Wild Beasts formed in 2002 when lead singer Thorpe and Ben Little started duo Fauve (French for “wild beast”) and began writing songs. Drummer Chris Talbot and bassist Tom Fleming joined later. The band’s second album Two Dancers, released in 2009, was nominated for the 2010 Mercury Prize.

Friday’s opening act, Thai band Samurai Loud, warmed up the crowd with their wild costumes and entertaining tunes, and The Whitest Crow’s attempts at Alex Turner-type swagger built up the energy before the Beasts finally came onstage. Yes, Thorpe’s soulful voice with bassist Fleming’s sharp contrasts in a hauntingly low register was uplifting in songs like Wanderlust and Daughters. But often when the rhythm shuffled in, words the audience had came to hear were lost in the rhythmic throbs of bass and drums.
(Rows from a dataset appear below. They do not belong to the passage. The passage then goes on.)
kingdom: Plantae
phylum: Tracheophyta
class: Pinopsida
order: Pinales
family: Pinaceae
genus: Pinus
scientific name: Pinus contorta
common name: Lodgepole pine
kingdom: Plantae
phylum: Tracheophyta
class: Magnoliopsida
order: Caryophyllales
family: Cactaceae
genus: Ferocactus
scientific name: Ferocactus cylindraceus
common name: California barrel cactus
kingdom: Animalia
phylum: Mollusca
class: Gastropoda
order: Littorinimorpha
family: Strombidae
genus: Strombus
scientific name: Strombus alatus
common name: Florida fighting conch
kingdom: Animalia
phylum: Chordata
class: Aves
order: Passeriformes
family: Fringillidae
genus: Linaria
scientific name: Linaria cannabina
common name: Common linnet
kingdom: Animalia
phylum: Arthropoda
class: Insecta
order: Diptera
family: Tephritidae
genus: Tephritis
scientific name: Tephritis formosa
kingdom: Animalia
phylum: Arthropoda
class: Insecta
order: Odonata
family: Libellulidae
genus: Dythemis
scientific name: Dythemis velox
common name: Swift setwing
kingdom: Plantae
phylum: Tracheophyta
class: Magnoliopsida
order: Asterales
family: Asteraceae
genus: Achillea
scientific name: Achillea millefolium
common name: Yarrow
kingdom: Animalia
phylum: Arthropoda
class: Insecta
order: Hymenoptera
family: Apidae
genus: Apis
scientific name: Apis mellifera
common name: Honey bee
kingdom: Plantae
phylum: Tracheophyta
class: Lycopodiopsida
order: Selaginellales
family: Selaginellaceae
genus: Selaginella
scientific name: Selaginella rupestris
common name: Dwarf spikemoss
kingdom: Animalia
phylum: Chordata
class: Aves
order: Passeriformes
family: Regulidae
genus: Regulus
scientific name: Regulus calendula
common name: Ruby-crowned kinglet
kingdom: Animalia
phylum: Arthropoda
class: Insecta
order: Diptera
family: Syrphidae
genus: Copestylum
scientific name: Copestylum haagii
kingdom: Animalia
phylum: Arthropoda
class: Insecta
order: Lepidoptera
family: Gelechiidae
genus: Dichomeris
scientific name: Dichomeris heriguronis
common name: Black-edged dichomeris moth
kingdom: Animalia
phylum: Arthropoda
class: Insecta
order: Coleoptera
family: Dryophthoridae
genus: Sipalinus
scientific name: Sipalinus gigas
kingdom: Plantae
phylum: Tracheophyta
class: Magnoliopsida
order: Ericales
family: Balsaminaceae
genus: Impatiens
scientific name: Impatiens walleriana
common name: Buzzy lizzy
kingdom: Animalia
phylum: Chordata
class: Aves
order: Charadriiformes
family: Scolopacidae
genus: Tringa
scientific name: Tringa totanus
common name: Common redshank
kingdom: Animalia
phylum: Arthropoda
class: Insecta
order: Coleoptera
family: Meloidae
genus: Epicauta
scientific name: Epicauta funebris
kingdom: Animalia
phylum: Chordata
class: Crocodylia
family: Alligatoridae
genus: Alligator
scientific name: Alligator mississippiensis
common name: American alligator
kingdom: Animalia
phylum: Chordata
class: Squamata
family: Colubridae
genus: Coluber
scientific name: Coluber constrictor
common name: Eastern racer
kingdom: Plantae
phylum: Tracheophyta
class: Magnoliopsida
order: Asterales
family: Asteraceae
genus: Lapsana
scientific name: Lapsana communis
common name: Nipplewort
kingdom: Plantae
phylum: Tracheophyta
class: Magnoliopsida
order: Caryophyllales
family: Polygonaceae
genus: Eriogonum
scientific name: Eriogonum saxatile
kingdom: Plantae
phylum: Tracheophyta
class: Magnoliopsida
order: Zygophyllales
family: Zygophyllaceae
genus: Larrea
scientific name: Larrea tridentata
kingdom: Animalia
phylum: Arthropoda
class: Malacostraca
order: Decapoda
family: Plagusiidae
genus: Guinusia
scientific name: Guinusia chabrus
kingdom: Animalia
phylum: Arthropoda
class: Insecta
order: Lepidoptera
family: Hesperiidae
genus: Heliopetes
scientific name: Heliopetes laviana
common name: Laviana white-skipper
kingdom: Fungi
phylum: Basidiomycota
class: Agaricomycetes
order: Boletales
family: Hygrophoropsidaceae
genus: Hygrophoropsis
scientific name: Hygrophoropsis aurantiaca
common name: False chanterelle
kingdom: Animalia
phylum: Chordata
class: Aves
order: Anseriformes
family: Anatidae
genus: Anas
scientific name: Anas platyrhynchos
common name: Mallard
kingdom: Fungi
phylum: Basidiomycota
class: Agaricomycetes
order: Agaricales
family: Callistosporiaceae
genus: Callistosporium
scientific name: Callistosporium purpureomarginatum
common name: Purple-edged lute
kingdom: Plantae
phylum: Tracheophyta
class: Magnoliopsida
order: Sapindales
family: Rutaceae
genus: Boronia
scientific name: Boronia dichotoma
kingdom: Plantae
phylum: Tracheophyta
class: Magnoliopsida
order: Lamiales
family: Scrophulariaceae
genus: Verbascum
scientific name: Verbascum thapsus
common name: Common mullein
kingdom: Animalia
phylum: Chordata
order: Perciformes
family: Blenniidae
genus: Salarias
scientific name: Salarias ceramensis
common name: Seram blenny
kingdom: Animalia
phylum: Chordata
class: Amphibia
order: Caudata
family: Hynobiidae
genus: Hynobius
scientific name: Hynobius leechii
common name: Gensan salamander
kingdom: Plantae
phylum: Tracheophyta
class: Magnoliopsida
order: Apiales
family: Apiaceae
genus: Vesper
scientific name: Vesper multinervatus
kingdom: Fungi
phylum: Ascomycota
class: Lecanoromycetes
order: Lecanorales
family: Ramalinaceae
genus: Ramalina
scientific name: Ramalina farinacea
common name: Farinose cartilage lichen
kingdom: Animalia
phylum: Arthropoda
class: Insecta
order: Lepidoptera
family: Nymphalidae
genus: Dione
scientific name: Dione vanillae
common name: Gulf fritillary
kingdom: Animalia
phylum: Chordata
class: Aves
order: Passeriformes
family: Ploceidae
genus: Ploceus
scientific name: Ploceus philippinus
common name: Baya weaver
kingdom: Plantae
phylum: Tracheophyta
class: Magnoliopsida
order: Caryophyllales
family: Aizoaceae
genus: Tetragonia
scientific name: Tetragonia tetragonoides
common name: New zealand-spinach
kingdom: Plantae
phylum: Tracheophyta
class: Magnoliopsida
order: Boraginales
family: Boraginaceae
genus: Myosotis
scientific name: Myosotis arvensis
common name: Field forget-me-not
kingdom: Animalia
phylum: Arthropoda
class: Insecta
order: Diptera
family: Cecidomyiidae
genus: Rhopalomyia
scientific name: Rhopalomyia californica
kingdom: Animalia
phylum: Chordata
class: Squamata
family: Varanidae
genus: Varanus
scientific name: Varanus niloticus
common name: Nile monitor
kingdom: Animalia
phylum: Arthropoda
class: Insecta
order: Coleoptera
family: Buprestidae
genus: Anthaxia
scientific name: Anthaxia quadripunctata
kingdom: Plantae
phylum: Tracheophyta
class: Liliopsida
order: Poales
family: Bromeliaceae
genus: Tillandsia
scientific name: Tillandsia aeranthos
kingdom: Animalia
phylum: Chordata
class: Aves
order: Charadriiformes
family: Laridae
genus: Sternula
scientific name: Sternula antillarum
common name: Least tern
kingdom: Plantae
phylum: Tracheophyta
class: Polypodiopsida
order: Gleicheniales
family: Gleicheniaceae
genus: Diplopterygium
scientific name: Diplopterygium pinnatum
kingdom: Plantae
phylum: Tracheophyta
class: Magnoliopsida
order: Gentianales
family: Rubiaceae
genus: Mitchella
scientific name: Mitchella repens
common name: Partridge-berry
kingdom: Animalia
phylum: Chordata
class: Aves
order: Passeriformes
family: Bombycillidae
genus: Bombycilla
Before the show, Life sat down with Thorpe to discuss the origin of the band’s name, their music and their first experience of touring Southeast Asia.

Why Wild Beasts?

That’s a teenage hangover from one night. As teenagers you kind of see yourselves as these bohemian artists who are going to be wandering the streets of romantic cities, smoking cigarettes, and then the truth hits, you are stuck in a farming town and you kind of realise the beauty of that, the crudeness and bluntness of that, and your environment becomes an inspiration and you draw upon your surroundings. So you make a decision, rather than trying to be a picture of this kind of artist you want to be, why not be your own person and try to stand up for that?

You just had a show in Seoul and you will move on to Kuala Lumpur, Ho Chi Minh City and Beijing. What has the experience been like so far?

Great, better than expected. We’ve come to these places and we never knew if anyone was actually going to come. In Seoul, there was a great crowd. It was really a wonderful time, and I was really surprised that people were interested in us. We go on to Vietnam, Malaysia and China from now and it’s pretty remarkable if you think about it, in terms of how we’ve been in the band since teenagers and I don’t think we had ever envisaged coming to these places. At the age of 17, friends had decided to go travelling and they went to these beautiful places and we were at that point committed to our bedrooms and basements and growing pasty-faced, obsessing with these songs. People thought: “You guys are weirdos.” And 10 years later, we are asked to come because of those nights we spent in our bedrooms.

What’s your inspiration?

We were lucky because when we were in our late childhood and early teens, Britpop was enormous, although a lot of the stuff hasn’t aged well. At the time it was culturally important; it was significant. Equally we grew up during the CD generation and our interpretation of the internet and music has always been kind of retrospect, which I think is healthy. It makes us what we are. In a positive way we kind of have been able to build a craft before knowing what you can do with it on computers and things. Also, 80s music has always been a huge inspiration because we are all 80s babies and I think in a way you kind of follow your records back to your childhood and it is something that’s important because that is the world that you were born into.

As opposed to many other bands, you write songs together. Why is that?

I think we’re quite old-fashioned in the sense that we are a band, we collaborate, we make a mess together. We kind of live through the joys and burdens of depending on one of us to find our sound. You know, life is built on promises you give to one another I guess, and it has become rare to write songs together the way we do.